Ayer, después de oír las reclamaciones de su hija, Ofelia comprendió que era imposible esperar más. Regresó a la sala, buscó en su bolsa la tarjetita que le había entregado Rosario y en la mañana, sin decirle a nadie, pidió una cita con la doctora Pardo. -Seis y media- le dijo la secretaria. En lo primero que pensó Ofelia fue en que si llegaba tarde a casa Dulce iba a tomarlo como otro abandono. Por eso escribió el recado y subrayó: ``Estaré con el dentista, no es una reunión de trabajo. Llegaré en cuanto termine. Besos''.

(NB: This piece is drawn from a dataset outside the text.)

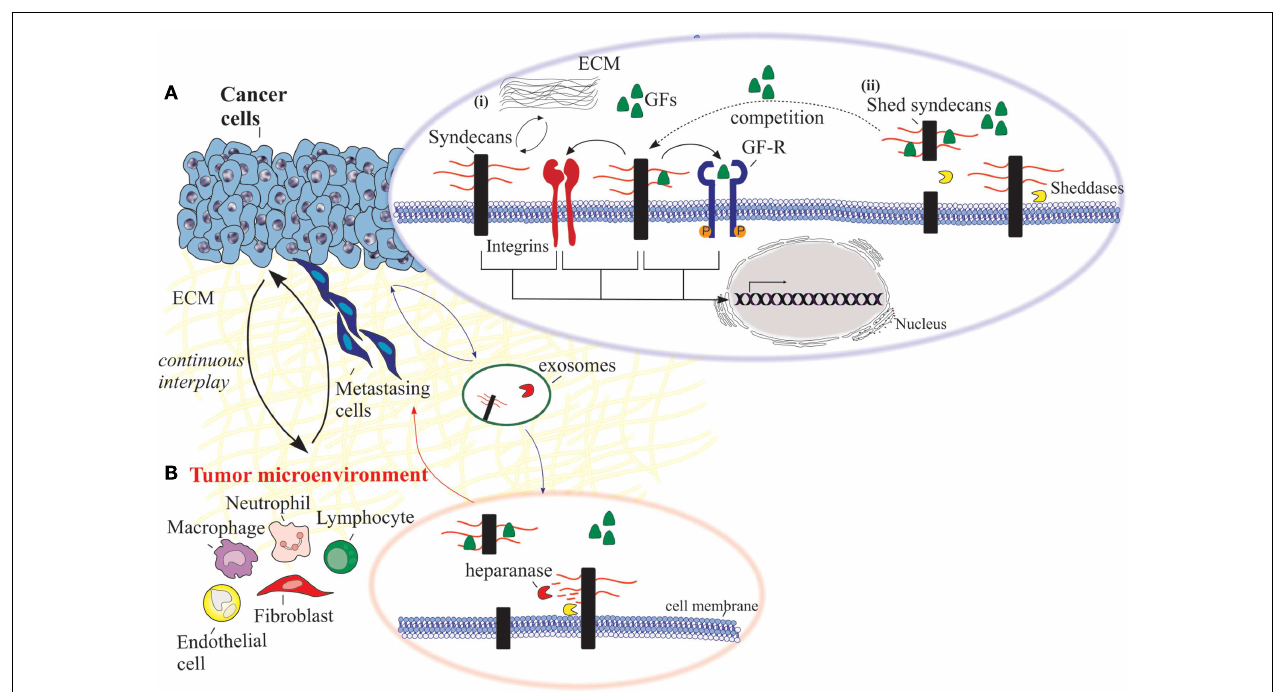
sheddases. It is also reported that the shed syndecans compete with their transmembrane counterparts for soluble GFs. Shedding of syndecans contributes to cancer progression and especially to the crosstalk between the tumor cells and their host microenvironment. Exosomes, extracellular vesicles that are secreted in high amounts in tumors, retain both heparanase and syndecan-1 as cargo within exosomes and subsequently influence not only the behavior of the tumor microenvironment within the tumor niche and distant sites, but also the growth of the metastasizing cells. (B) Tumor microenvironment. Heparanase plays a distinct role in the shedding of syndecans by cleaving HS chains promoting the shedding via sheddases.This action results in induced tumor growth, angiogenesis and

Pensar en el mensaje para Dulce le recordó a Ofelia los que estaba obligada a escribirle a su padre cuando era niña: ``Fui a la casa de Marcela porque nos encargaron un trabajo de equipo''. La idea de a estas alturas de su vida tener que comportarse como una menor de edad la hace reír. En ese momento aparece la recepcionista:
-Señora Ofelia Torres, pase por favor.
Ofelia se levanta de prisa. Cuando entra en el consultorio de la doctora Pardo alcanza a verla inclinada sobre el teléfono:
-Mi amor, perdóname: no te pongas así. Comprende: todavía tengo varias pacientes. Te juro que en cuanto termine... ¿Mi amor?